Arthur takes a step back and smiles again. “I don’t think you’re quite understanding what’s happening here, son,” he spits. “I’m not interested in you anymore. I did what I set out to do. I’d hoped we could spend some time together, and we have. I’d hoped we’d get along, that you’d realize I’m not the bad guy you imagined me to be…”
“You’re right,” Caden interrupts him. “You’re not what I imagined. You’re way, way worse.”
Arthur rolls his eyes and tries to push past Caden again. Caden holds his ground in front of the car, this time shoving Arthur back with his chest.
“Caden, don’t be ridiculous,” Arthur says quietly. “What are you going to do? Take her home, and then what? Seduce her?” He laughs, bitter and dry. “After your little
performance
with Camille, I can assure you that Sophie won’t be impressed.”
Caden clenches his fists tighter, his heart drumming against the knobby gate of his ribs.
“Oh.” Arthur smirks. “You think I didn’t know?”
Caden steadies his breath. “I don’t care what you know,” he seethes.
Arthur shakes his head. “I guess this is what I get for trying to show you a good time,” he continues. “Not to mention trying to save your life.”
Caden unwraps his arms and lowers them slowly to his sides. He feels his lungs expanding with every cool breath he swallows.
“And here I thought your mother might have raised you to be a bit more grateful,” Arthur sneers.
“Grateful?” Caden balks. “You left her. You left me! I don’t care what your reasons were. If I really meant anything to you, you could have been around.
I
didn’t cheat on you.
I
didn’t do anything wrong. And every day you weren’t there, every day you didn’t call, you let me think that I did. You want me to be grateful for that?”
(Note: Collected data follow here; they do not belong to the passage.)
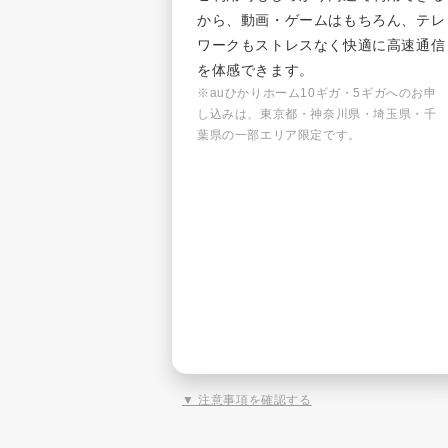
から、動画・ゲームはもちろん、テレ
ワークもストレスなく快適に高速通信
を体感できます。
※auひかりホーム10ギガ・5ギガへのお申
し込みは、東京都・神奈川県・埼玉県・千
葉県の一部エリア限定です。
▼ 注意事項を確認する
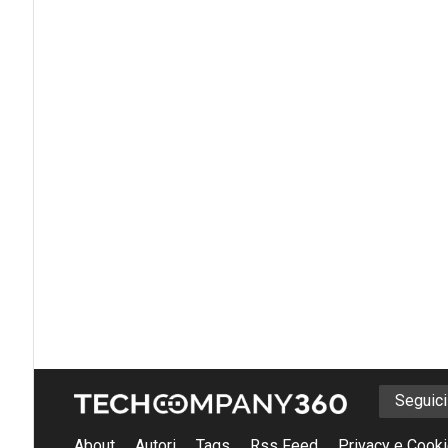
Seguic
About
Autori
Tags
Rss Feed
Privacy e Cooki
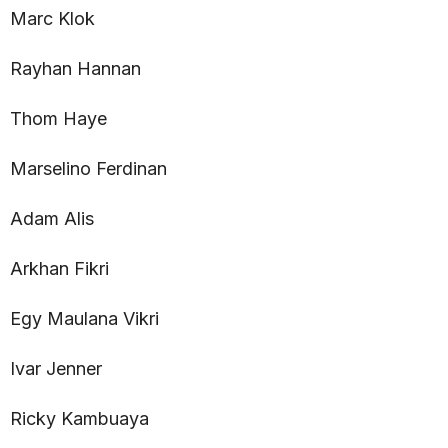
Marc Klok
Rayhan Hannan
Thom Haye
Marselino Ferdinan
Adam Alis
Arkhan Fikri
Egy Maulana Vikri
Ivar Jenner
Ricky Kambuaya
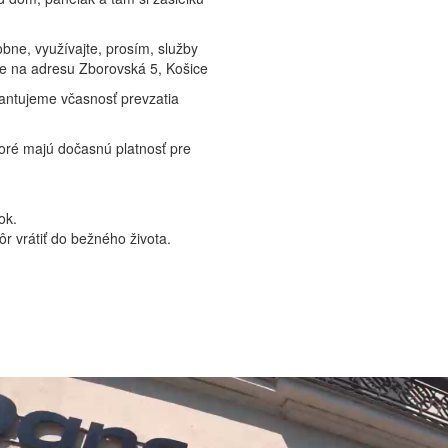
obne, využívajte, prosím, služby
jte na adresu Zborovská 5, Košice
ntujeme včasnosť prevzatia
toré majú dočasnú platnosť pre
ok.
r vrátiť do bežného života.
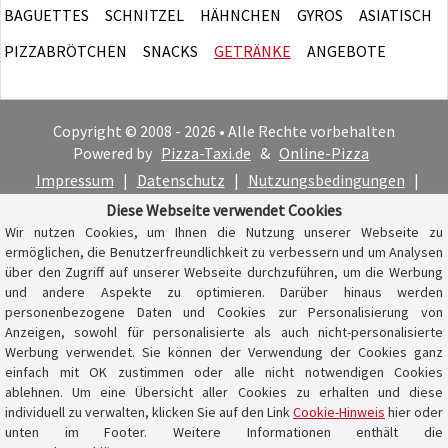
BAGUETTES
SCHNITZEL
HÄHNCHEN
GYROS
ASIATISCH
PIZZABRÖTCHEN
SNACKS
GETRÄNKE
ANGEBOTE
Copyright © 2008 - 2026 • Alle Rechte vorbehalten
Powered by
Pizza-Taxi.de
&
Online-Pizza
Impressum
|
Datenschutz
|
Nutzungsbedingungen
|
Cookie-Hinweis
Diese Webseite verwendet Cookies
Wir nutzen Cookies, um Ihnen die Nutzung unserer Webseite zu
ermöglichen, die Benutzerfreundlichkeit zu verbessern und um Analysen
über den Zugriff auf unserer Webseite durchzuführen, um die Werbung
und andere Aspekte zu optimieren. Darüber hinaus werden
personenbezogene Daten und Cookies zur Personalisierung von
Anzeigen, sowohl für personalisierte als auch nicht-personalisierte
Werbung verwendet. Sie können der Verwendung der Cookies ganz
einfach mit OK zustimmen oder alle nicht notwendigen Cookies
ablehnen. Um eine Übersicht aller Cookies zu erhalten und diese
individuell zu verwalten, klicken Sie auf den Link
Cookie-Hinweis
hier oder
unten im Footer. Weitere Informationen enthält die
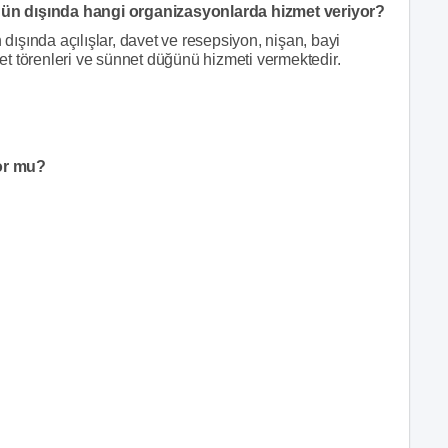
ün dışında hangi organizasyonlarda hizmet veriyor?
ışında açılışlar, davet ve resepsiyon, nişan, bayi
iyet törenleri ve sünnet düğünü hizmeti vermektedir.
or mu?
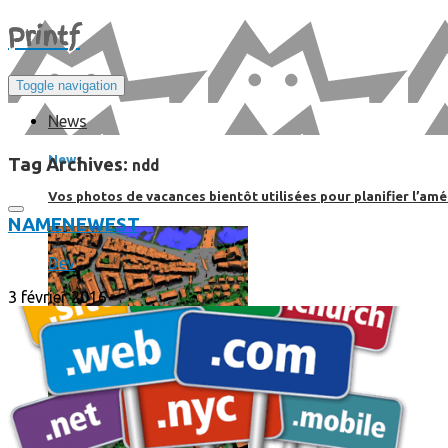
Print
f
Toggle navigation
News
News
Tag Archives:
ndd
Vos photos de vacances bientôt utilisées pour planifier l’amé
NAME
NEWEST
Dev
3 février 2016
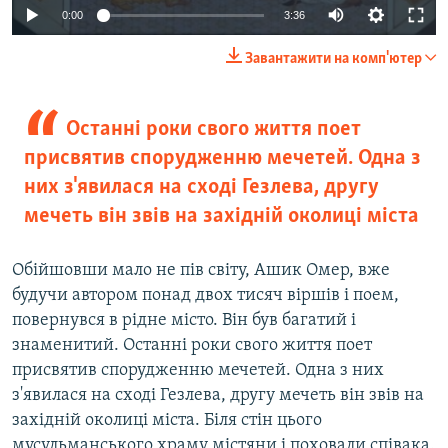
0:00
3:36
Завантажити на комп'ютер
Останні роки свого життя поет
присвятив спорудженню мечетей. Одна з
них з'явилася на сході Гезлева, другу
мечеть він звів на західній околиці міста
Обійшовши мало не пів світу, Ашик Омер, вже
будучи автором понад двох тисяч віршів і поем,
повернувся в рідне місто. Він був багатий і
знаменитий. Останні роки свого життя поет
присвятив спорудженню мечетей. Одна з них
з'явилася на сході Гезлева, другу мечеть він звів на
західній околиці міста. Біля стін цього
мусульманського храму містяни і поховали співака.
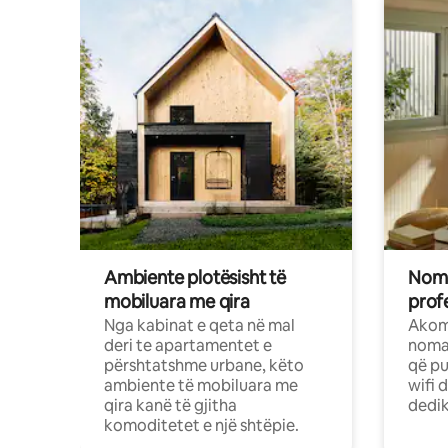
Ambiente plotësisht të
Noma
mobiluara me qira
profe
Nga kabinat e qeta në mal
Akom
deri te apartamentet e
nomad
përshtatshme urbane, këto
që pu
ambiente të mobiluara me
wifi 
qira kanë të gjitha
dedik
komoditetet e një shtëpie.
Arthur’s smile fades and his eyes grow smaller and dark. He pauses for a moment, then straightens, standing as tall as he can. “All right,” he mutters. “You’re a big boy, Caden. If the idea of being around me is too awful for you to stomach, that’s your business. But Sophie is my business, and she is staying with me.”
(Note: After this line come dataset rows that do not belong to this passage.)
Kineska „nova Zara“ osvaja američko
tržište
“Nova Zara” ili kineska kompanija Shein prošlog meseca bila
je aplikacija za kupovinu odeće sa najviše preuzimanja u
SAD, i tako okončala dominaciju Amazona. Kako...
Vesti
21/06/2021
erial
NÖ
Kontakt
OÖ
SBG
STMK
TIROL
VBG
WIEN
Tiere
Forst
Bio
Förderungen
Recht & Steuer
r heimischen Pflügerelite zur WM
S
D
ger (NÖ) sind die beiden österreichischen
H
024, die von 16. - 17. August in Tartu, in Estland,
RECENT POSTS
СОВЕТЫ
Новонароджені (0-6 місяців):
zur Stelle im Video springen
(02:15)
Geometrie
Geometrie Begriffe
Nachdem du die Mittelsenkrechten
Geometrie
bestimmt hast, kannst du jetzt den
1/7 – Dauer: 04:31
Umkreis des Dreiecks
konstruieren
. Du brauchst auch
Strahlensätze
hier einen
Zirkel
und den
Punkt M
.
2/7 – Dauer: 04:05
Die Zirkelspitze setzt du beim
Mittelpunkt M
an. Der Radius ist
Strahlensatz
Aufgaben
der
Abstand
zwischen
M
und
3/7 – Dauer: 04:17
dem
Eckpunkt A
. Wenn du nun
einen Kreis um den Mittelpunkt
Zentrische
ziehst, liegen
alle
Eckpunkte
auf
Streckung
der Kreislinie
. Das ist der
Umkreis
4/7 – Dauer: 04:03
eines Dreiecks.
Arthur flattens one hand against Caden’s chest and presses him against the concrete railing. Caden tumbles backward into the garden, and Arthur takes two giant steps, crossing high over Caden’s tangled legs, and walks briskly toward the car. “Sophie!”
Caden looks at Sophie, her eyes wide with fear as she fumbles with the key in the ignition. Caden springs to his feet, grasping after Arthur’s legs. Arthur swipes him away, but Caden ducks. Arthur loses his balance and Caden slams into his father’s waist, heaving him back against a row of hedges.
Arthur struggles in the shrubs to catch his balance, lunging back at Caden. Again, Caden ducks. This time, Arthur stumbles forward, landing on his knees in the gravel.
All Caden can hear is the whistling of his breath in his nostrils. Arthur looks like he’s breathing heavy as he slowly stands. He’s facing the door, and for a moment Caden thinks he’s going to walk back inside, close the door behind him, and pretend that this—none of it—ever happened.
Then, in a flash, Arthur spins around, barreling toward the car. Caden pulls back his arm, balls up his fist, and swings it against Arthur’s jaw. There’s an awful clicking sound, all teeth and bones and loosened joints, and Arthur falls back once again. He grabs his face with one hand and crumples from his shoulders to his waist, leaning against the concrete steps.
Sophie has started the car and pulls it up beside him. Caden is breathing so hard that it hurts. He watches as Arthur checks his hand for blood, and snaps his jaw open and shut.
“You know,” Arthur says finally, catching his breath. “The funny thing about you, Caden—and I mean this as a compliment: we’re a lot more alike than you think.”
Arthur adjusts his hat on his head and turns toward the house.
“She’s all yours.” Arthur waves with one hand on the door. “Good luck.”
Caden climbs into the car and Sophie peels out, a cloud of dirt and gravel rising in their wake. Sophie doesn’t stop at the light at the end of the driveway, screeching around the sharp corner and speeding away.